Here are three possible outcomes from "standing around" under the current IPR policy:

1) A guideline passes, and you have no IP which reads on it. Fine.

2) A guideline passes, and you have IP which reads on it, but you planned to license it RF for the good of the web anyway. Fine.

3) A guideline passes, and you have IP which reads on it, and you do not wish to license it RF, but you did because you didn't declare an exclusion. This may not be so good for you, but it is a good thing for the Forum as a whole, because it means you can't sue ("submarine") anyone else over a Guideline we've passed.
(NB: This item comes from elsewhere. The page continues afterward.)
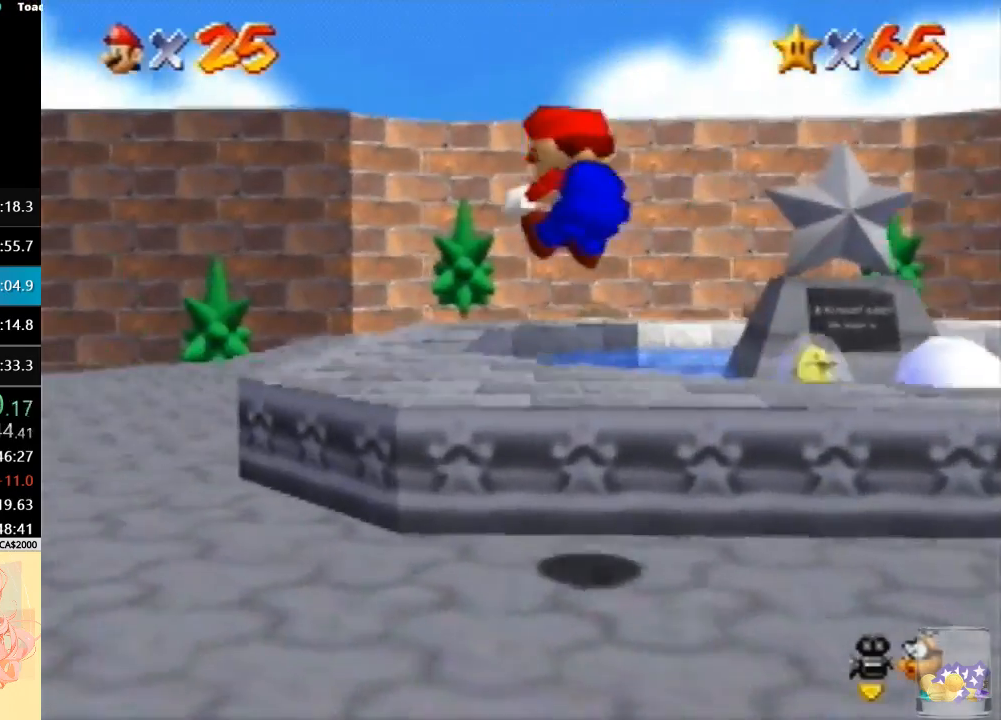
{"buttons": ["B"], "left_stick": "up-left", "button_events": [[433, "B", "down"]]}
As I understand it, you, Entrust, want the _ability_ (not saying _desire_ - I know you continue to maintain you are not eager to sue, and I believe you) to be a member of the Forum, and see a Guideline come into being, get hashed out, voted on, and pass, and then sue Forum members over IP you have in that guideline with those members did not know about (because you didn't tell them, perhaps because you didn't know).

I don't want you to have that ability, no matter whether you noticed the IP was infringed before the Guideline passed or after. I'd say being part of the Forum means collaborating with us in keeping patent lawsuits far from our standards, by declaring infringed IP before we get to a vote. That takes effort, requires understanding of ones own IP portfolio (not an unreasonable request, I hope) and is undeniably a responsibility. But it comes with the territory. You must gain some advantages from being members, otherwise you wouldn't want to be. This is an obligation which comes with those advantages.

This seems to me to be the fundamental conflict we keep hitting. You want the privileges of CAB Forum membership without the obligation to disclose IP you own which reads on _all_ CAB Forum standards (you are happy to do it for some where you 'participate', but not all). I say that we are small enough and produce few enough standards that it's reasonable that membership requires disclosure for all standards.